Mitologia das Mitologias

Mesmo durante o sucesso e a concepção de O Hobbit e O Senhor dos Anéis, Tolkien nunca parou de trabalhar n’O Silmarillion. Extremamente perfeccionista e detalhista, o Professor escreveu várias versões de uma mesma história, por exemplo, e raramente decidia-se por uma versão final.

Sendo um acadêmico, Tolkien tratava seu trabalho de maneira analítica e, às vezes, até mesmo um pouco distante. Ele escreveu estudos sobre sua própria obra, em que analisava aspectos como a origem dos orcs (cuja versão definitiva ele mesmo – Tolkien – nunca decidiu) ou a discussão do crescimento de Sauron na Segunda Era do Sol, em proporção a Melkor/Morgoth na Primeira Era.

Era por meio desse tipo de comportamento que J.R.R. Tolkien dava consistência à sua criação – ou subcriação, como ele denominava o ofício dos escritores de fantasia. Em não poucas vezes, o escritor foi confrontado com a questão de se Arda seria a própria Terra, mas em outra época. Tolkien afirmava, como toda boa mente inventiva, que não: “Mas em uma fase diferente de imaginação, sim”, afirmou à BBC em uma entrevista de 1971.

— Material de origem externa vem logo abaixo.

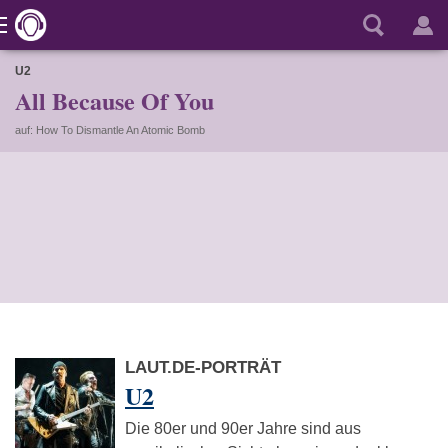
U2
All Because Of You
auf: How To Dismantle An Atomic Bomb
LAUT.DE-PORTRÄT
U2
Die 80er und 90er Jahre sind aus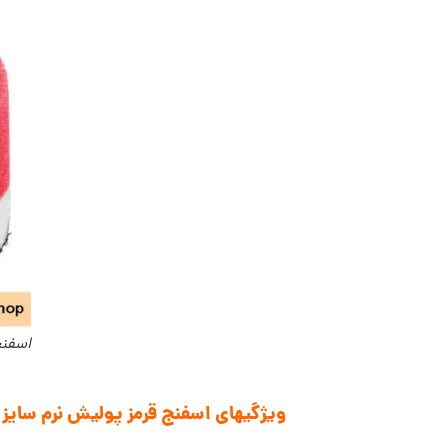
اسفنج 
ویژگیهای اسفنج قرمز پولیش نرم سایز 40 فلکس Flex Polishing Sponge Red Soft Foam 40mm:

Essa “fase diferente de imaginação” seria, nada menos, que o conceito que Tolkien queria empregar em sua obra de uma mitologia das mitologias. Isso quer dizer que os acontecimentos narrados em sua obra poderiam ser um grande apanhado de inspiração das mitologias da própria Terra, o mundo real em que vivemos. O resultado é uma imensa homenagem à psique e imaginação da humanidade, assim como a complexidade do pensamento filosófico e filológico do ser humano. Uma via dupla, inclusive, já que, para os mais românticos, é possível imaginar Arda e sua mitologia como o tempo ou era imaginativa que deu origem a todas as mitologias subsequentes.

Legado

Tolkien faleceu antes de conseguir lançar o Silmarillion ou completar todas as nuances de sua obra maior, que é justamente o que está às voltas da celebridade O Senhor dos Anéis. Para não deixar os fãs na mão, Tolkien deixou seu filho Christopher (que, entre outras coisas, é o autor do mapa da Terra-média) como editor póstumo. A Christopher, coube o trabalho de compilar todo o extenso material que o pai produzira durante a vida toda e publicar, de forma lógica e bem enredada, O Silmarillion.

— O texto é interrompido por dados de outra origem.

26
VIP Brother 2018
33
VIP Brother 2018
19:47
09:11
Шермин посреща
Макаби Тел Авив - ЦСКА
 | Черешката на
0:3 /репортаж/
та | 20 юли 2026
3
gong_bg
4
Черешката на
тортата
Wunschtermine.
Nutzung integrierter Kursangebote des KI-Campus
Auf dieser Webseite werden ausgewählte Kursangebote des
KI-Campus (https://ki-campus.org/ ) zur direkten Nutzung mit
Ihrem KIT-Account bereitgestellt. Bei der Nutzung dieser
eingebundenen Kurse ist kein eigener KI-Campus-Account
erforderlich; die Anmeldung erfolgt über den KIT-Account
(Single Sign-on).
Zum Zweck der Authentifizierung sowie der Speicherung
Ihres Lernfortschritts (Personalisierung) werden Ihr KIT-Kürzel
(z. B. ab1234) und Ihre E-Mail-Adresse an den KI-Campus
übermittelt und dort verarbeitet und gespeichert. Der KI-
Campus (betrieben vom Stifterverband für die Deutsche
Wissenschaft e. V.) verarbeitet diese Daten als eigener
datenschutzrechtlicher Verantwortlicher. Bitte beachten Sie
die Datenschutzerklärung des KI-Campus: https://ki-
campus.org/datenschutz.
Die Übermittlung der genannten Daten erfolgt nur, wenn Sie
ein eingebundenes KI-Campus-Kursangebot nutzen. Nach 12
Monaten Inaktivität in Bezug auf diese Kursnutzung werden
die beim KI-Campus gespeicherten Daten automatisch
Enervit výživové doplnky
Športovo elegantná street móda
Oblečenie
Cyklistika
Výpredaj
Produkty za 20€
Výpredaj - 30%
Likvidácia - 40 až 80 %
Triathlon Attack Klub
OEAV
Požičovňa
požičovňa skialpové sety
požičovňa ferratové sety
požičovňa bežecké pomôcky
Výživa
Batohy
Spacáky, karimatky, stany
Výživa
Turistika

A primeira publicação do agregado mitopoético tolkieniano foi em 1977, e mais uma vez os fãs do estilo narrativo de Tolkien e seu personagem principal – a Terra-média – puderam deleitar-se com contos inspirados nos Eddas heroicos, poesias anglo-saxãs e histórias celtas, entre muitos outros. A criação do mundo, o início dos povos de Arda, as casas élficas, grande contos épicos… Tudo isso tem seu lugar em O Silmarillion.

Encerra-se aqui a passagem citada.